Carlos Hidalgo
He tenido la suerte de que caiga en mis manos el libro del mismo título escrito por Claudi Pérez, veterano periodista de El País y una de las personas de la profesión a quien más admiro. Claudi, que ha cubierto temas económicos y ha sido corresponsal en Bruselas, aúna dos cualidades poco comunes en ambos papeles: es capaz de explicar de manera sencilla temas muy complicados. Y solo hay que echar un vistazo a las secciones de economía o a las noticias provenientes de Bruselas para notar cómo demasiadas veces están escritas en un lenguaje solo para iniciados, haciendo que el lector, cansado de pelearse con terminología incomprensible y procesos que se dan por sabidos, dedique su valiosa atención a otras secciones de su diario.
El libro de Pérez narra a través de anécdotas, reflexiones, citas y aforismos, cómo la democracia triunfante tras el fin de la Guerra Fría se comienza a tambalear tras el atentado contra las Torres Gemelas y cómo se siembran las semillas para su destrucción con las crueles y contraproducentes recetas de austeridad en la crisis de las hipotecas basura de 2008.
Ahí fue, dice el ex subdirector de El País, cuando los bárbaros, disfrazados de financieros, magnates tecnológicos y populistas, empezaron a colarse dentro de nuestros muros, hasta tal punto que hoy en día vivimos en la era de la revancha, donde iracundos políticos de ultraderecha se quieren cobrar los agravios sufridos por décadas de democracia y de libertad donde se les afeaba ser unos fascistas. Ahora quieren volver a meter a las mujeres en las casas, a esclavizar y a maltratar a los extranjeros, a negar al más pobre la calidad de vecino o de ser humano y a usar la religión, la nación y a las fuerzas de seguridad, no como elementos unificadores y garantes de la igualdad de derechos, sino como fuentes de autoridad que legitimen y ejecuten sus políticas basadas en oprimir y en dañar al otro.
Tan salvajes y nihilistas son estos nuevos bárbaros, que Donald Trump, el presidente de los Estados Unidos, no tuvo mejor idea que celebrar su cumpleaños y el 250 aniversario de su país que usando la Casa Blanca como un escenario para un combate de artes marciales mixtas donde hubo abundancia de sangre, violencia y partieron literalmente la cara a Ilya Topuria, ese luchador nacionalizado español que es para la ultraderecha de aquí la personificación de las cualidades que ha de tener todo hombre.

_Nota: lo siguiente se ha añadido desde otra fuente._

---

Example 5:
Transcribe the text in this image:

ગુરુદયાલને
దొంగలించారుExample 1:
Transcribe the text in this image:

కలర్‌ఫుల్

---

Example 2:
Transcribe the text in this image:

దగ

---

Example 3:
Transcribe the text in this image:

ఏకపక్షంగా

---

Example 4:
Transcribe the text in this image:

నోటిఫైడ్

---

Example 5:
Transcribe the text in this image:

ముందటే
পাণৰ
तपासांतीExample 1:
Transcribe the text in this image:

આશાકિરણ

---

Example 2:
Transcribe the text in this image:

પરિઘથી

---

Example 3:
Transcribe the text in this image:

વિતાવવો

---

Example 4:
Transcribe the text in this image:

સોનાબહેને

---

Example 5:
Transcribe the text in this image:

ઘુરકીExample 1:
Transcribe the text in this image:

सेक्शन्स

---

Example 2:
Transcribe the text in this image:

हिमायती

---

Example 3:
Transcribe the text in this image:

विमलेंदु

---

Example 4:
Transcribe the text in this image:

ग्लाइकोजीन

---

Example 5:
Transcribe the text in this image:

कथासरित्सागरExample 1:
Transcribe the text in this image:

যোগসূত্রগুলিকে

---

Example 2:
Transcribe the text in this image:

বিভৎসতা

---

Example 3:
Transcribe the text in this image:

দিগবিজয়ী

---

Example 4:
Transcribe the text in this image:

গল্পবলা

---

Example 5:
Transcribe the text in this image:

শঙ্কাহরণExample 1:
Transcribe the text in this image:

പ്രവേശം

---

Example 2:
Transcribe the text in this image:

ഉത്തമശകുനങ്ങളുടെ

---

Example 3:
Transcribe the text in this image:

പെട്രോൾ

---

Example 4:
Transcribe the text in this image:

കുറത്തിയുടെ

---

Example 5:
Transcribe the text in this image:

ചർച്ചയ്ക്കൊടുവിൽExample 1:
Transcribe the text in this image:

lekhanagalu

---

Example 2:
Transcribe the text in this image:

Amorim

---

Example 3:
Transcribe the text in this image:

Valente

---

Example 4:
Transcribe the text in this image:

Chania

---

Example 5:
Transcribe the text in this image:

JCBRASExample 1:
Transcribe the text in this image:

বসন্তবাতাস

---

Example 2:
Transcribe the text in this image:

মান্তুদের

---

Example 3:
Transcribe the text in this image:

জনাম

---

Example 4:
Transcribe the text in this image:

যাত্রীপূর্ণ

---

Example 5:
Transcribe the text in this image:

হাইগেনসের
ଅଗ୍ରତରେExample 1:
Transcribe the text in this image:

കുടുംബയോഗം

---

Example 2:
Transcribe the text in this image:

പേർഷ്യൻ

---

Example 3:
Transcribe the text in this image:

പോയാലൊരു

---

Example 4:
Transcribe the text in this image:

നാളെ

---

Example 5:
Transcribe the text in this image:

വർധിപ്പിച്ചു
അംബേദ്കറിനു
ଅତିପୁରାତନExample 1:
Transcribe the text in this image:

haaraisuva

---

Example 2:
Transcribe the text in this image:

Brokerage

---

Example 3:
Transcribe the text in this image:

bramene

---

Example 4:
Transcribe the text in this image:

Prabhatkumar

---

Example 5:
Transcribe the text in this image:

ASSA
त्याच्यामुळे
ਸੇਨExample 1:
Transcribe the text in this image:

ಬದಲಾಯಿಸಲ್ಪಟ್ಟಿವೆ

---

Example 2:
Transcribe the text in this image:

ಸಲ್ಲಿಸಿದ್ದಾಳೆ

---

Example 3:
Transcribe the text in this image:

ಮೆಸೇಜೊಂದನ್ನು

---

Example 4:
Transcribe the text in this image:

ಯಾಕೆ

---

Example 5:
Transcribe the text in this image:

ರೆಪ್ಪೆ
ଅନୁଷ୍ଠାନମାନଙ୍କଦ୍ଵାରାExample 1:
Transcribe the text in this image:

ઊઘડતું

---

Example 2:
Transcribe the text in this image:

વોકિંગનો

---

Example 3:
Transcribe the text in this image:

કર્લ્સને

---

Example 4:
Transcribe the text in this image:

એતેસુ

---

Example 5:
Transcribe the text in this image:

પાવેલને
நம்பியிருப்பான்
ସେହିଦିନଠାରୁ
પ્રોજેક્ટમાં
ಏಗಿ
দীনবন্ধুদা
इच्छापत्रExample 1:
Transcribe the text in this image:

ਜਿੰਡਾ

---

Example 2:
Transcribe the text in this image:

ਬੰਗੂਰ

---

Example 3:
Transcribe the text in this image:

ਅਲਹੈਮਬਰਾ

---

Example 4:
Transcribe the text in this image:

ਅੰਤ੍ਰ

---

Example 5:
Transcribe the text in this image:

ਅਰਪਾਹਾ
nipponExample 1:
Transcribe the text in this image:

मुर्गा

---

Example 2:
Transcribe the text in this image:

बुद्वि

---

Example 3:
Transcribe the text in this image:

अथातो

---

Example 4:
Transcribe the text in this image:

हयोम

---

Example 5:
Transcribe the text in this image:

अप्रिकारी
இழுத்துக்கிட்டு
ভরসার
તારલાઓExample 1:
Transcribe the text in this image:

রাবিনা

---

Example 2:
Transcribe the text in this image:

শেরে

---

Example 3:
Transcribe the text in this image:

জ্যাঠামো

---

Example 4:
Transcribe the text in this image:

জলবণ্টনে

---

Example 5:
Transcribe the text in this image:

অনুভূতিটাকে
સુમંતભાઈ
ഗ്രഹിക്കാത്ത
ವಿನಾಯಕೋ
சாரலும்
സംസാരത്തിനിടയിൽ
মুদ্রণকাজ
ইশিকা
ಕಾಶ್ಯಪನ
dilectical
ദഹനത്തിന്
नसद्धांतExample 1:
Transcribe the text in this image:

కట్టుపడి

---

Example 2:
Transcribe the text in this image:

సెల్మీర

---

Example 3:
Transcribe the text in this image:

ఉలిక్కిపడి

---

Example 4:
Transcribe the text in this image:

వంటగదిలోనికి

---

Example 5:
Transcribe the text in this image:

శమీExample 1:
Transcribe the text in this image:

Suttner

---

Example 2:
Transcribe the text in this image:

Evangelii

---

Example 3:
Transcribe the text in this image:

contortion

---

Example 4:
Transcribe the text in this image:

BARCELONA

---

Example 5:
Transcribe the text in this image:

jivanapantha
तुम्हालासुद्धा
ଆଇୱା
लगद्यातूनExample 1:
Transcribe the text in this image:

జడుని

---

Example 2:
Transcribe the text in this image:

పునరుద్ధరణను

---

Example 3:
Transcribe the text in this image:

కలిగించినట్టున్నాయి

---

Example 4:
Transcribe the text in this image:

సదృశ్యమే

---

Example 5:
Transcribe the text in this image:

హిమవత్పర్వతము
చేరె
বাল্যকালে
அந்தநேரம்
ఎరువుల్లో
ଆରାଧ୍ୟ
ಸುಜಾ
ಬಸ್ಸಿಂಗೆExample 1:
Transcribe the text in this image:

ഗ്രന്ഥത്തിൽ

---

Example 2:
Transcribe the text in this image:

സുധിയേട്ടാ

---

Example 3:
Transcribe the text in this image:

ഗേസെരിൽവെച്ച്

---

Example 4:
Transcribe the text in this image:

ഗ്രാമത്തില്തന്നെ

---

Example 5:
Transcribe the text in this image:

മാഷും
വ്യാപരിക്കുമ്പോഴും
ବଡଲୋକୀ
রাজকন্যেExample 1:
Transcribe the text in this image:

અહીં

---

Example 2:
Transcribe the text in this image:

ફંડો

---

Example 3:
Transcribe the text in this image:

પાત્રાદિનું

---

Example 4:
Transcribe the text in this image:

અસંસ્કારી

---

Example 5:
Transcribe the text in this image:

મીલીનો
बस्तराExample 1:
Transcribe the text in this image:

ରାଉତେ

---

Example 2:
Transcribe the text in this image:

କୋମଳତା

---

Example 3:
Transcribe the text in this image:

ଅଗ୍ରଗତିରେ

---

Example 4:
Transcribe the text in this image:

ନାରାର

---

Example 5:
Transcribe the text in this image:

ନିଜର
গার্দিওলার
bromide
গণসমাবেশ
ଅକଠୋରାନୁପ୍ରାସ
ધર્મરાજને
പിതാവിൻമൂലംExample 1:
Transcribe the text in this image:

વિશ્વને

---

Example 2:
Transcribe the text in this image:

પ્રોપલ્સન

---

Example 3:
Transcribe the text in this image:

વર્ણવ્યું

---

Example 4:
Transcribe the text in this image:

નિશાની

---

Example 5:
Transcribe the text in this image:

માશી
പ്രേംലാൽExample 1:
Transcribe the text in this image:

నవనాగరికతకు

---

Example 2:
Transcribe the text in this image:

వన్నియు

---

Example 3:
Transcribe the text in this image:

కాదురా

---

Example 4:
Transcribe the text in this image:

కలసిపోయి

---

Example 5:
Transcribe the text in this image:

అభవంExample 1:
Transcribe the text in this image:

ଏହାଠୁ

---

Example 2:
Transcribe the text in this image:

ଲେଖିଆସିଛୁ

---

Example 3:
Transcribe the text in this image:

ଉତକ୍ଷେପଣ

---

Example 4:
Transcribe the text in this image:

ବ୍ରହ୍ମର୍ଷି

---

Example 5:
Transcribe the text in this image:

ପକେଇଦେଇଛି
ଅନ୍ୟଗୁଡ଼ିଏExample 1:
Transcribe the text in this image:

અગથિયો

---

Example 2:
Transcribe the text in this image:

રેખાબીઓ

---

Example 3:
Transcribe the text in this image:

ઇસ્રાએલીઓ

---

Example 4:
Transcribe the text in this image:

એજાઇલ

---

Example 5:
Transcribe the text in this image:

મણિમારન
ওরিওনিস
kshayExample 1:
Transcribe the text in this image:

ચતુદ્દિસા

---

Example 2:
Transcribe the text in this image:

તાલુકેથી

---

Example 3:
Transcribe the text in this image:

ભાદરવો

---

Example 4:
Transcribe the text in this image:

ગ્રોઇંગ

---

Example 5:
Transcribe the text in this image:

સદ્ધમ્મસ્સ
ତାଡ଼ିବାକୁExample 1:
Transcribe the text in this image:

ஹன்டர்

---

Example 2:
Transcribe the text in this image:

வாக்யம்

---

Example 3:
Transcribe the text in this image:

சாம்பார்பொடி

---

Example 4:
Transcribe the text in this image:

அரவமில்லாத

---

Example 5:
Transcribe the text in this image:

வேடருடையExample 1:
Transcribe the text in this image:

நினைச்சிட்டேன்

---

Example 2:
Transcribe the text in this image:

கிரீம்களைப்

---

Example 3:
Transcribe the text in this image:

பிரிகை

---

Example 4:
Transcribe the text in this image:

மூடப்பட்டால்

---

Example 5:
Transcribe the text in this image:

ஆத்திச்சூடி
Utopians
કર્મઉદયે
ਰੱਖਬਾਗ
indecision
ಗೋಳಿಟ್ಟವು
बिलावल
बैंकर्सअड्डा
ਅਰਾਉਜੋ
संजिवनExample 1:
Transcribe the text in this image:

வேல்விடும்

Este delirio de bárbaros, que magnates psicopáticos como Peter Thiel (el Ernst Stavro Blofeld de nuestro mundo en el que no existen los James Bond) además presumen de controlar mediante sus clubes secretos, sus empresas que devoran todos nuestros datos personales y su dinero, no sometido a una tributación adecuada y, por tanto, tendente a un insostenible e injusto infinito. Este delirio de bárbaros decía, se basa en una visión apocalíptica del mundo en el que ellos quieren ser los nuevos y triunfantes señores de la guerra, proclamando con total tranquilidad que la democracia y el capitalismo son incompatibles y que, en caso de elegir, hemos de elegir al segundo. Y aunque yo eche de menos que exista un Bond que arroje a estos tipos a sus propias piscinas de pirañas en nombre de la democracia parlamentaria, Claudi Pérez apunta a soluciones un poco más realistas. Y parte de una premisa que nos deberíamos de grabar a fuego: el apocalipsis siempre decepciona a sus profetas.
El autor cree que, si bien el pesimismo está justificado, hay razones para el optimismo e instrumentos para frenar a los bárbaros o hacerles retroceder a sus aldeas. Uno de ellos es, por supuesto la Unión Europea; ese mastodonte institucional que ni es Estado, ni es organización internacional, ni todo lo contrario, pero que se las ha apañado para traer a nuestro continente el mayor periodo de paz de nuestra historia y al que envidian y temen por igual Putin, Trump y Xi Jingping, que saben que no tendrían nada que hacer en un entorno como el nuestro y jugando con nuestras reglas.
Por eso es más necesario que nunca que no demos alas a los candidatos a vasallos felices de estos autócratas y que sigamos protegiendo lo que nos hace tan peligrosos para ellos: la democracia, el estado de bienestar y los valores de la ilustración; especialmente ante tanto falso estoico de gimnasio y aspirantes a superhombre de Nietsche sin comprensión lectora.